Sometimes, if you pay attention, you can see the causes of events before they even happen. For instance, the continued failure to appropriately reform the intelligence community portends continued failures of the community itself. There are both structural and analytical problems with U.S. intelligence, but many of them are eminently fixable with the right leadership . . . which we so sorely lack. Most of the issues are the same ones that we all found out about nearly five years ago, after the most massive intelligence failure in the history of our nation.

The report also criticized continued lack of communication between spy agencies and a cumbersome bureaucracy that governed security clearances. Noting that information sharing within the community is one of the most critical tenets of intelligence reform, it stated that progress on that front was limited to understanding the task at hand.

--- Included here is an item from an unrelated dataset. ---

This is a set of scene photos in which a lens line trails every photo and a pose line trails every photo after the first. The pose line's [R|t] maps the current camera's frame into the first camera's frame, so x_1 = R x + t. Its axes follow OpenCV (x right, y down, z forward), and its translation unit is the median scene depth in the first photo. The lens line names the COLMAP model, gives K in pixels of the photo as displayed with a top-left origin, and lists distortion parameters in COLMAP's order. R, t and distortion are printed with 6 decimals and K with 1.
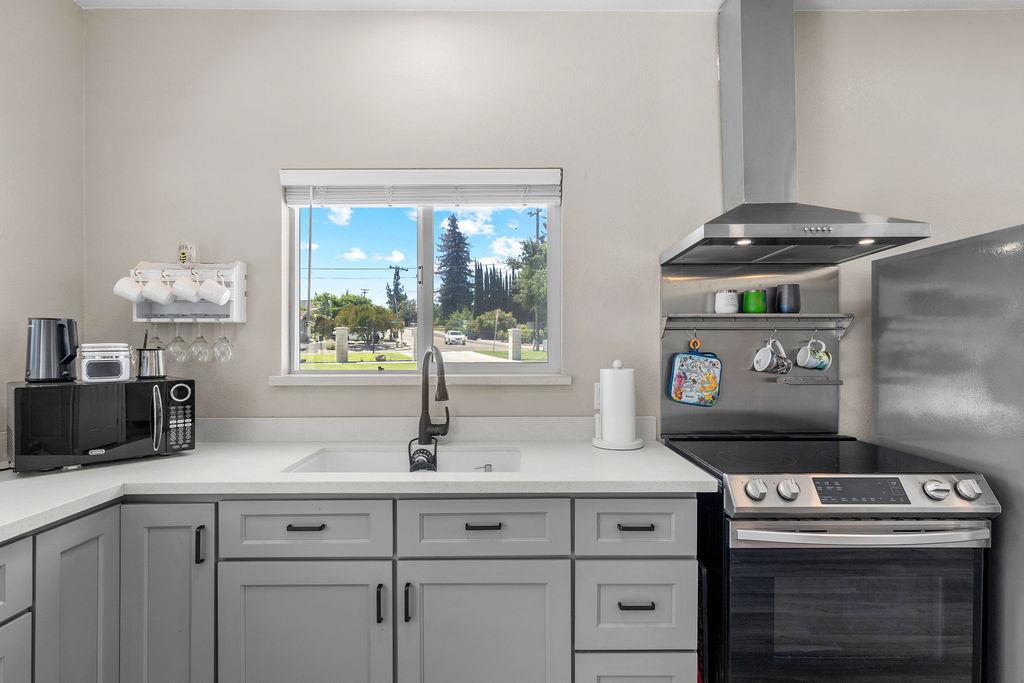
lens RADIAL K [[521.4, 0, 514.0], [0, 521.4, 346.7], [0, 0, 1]] dist [0.000040, 0.003034]
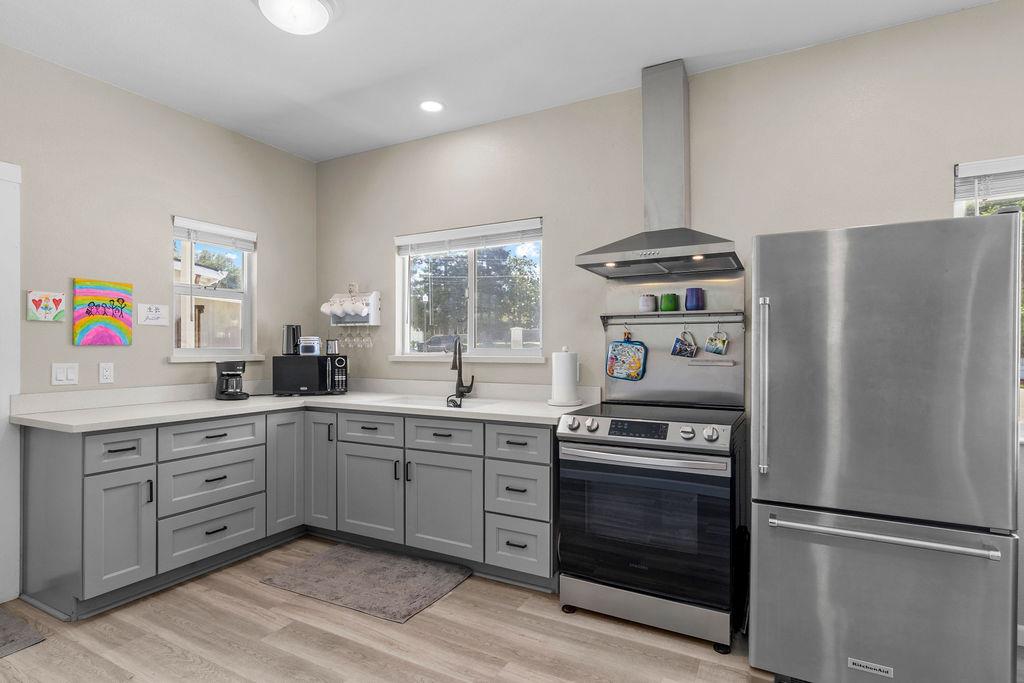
lens RADIAL K [[521.4, 0, 512.0], [0, 521.4, 348.3], [0, 0, 1]] dist [0.000040, 0.003034]
pose [[0.878994, 0.002829, -0.476824, 0.838664], [-0.000016, 0.999983, 0.005903, 0.024745], [0.476833, -0.005181, 0.878979, -0.397248]]
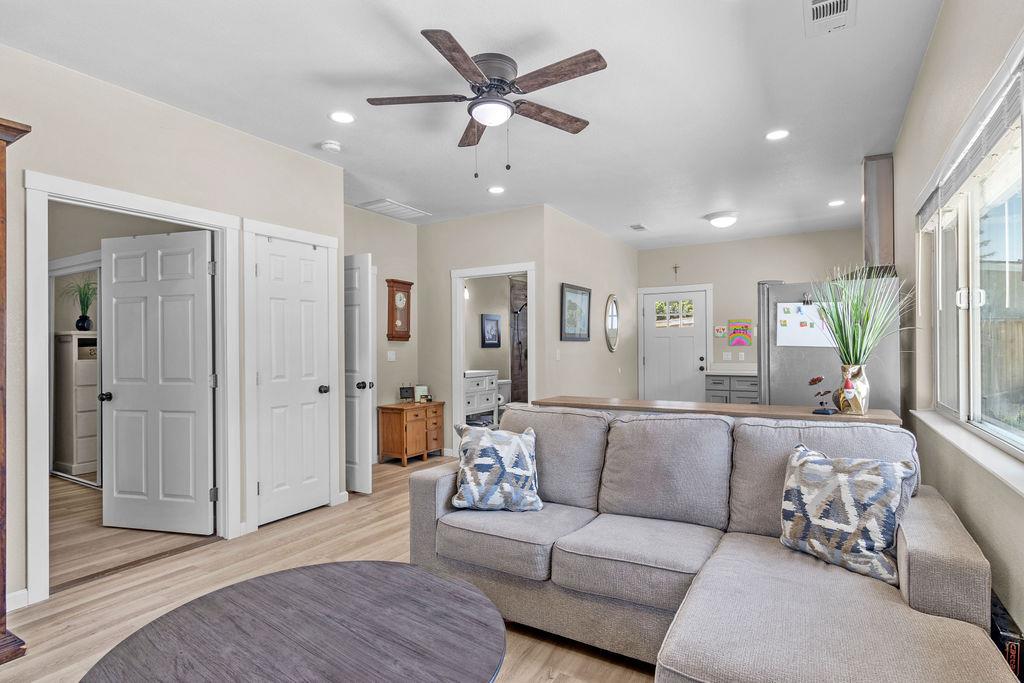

So progress in sharing within the IC is limited to . . . understanding the task at hand? WHAT?? I mean, I'm happy that all elements of the IC now recognize the common task of, y'know, protecting the country, but maybe communicating better on the actual issues and information might further that common goal.

There's also this fun little nugget, which is the "why" of future articles about how the FBI has become the U.S. version of MI-5. I'm not totally opposed to the idea of a domestic spy agency, but isn't it at least worth a public debate about whether we want to turn our federal police force into an intelligence unit?
The changes at the Federal Bureau of Investigation were also noted in the House report, which concluded that the transformation of the F.B.I. to an intelligence agency with law enforcement power is starting to take root.
These kinds of things happen just beneath the surface of public consciousness, and then everybody is shocked when the detrimental effects are felt down the road.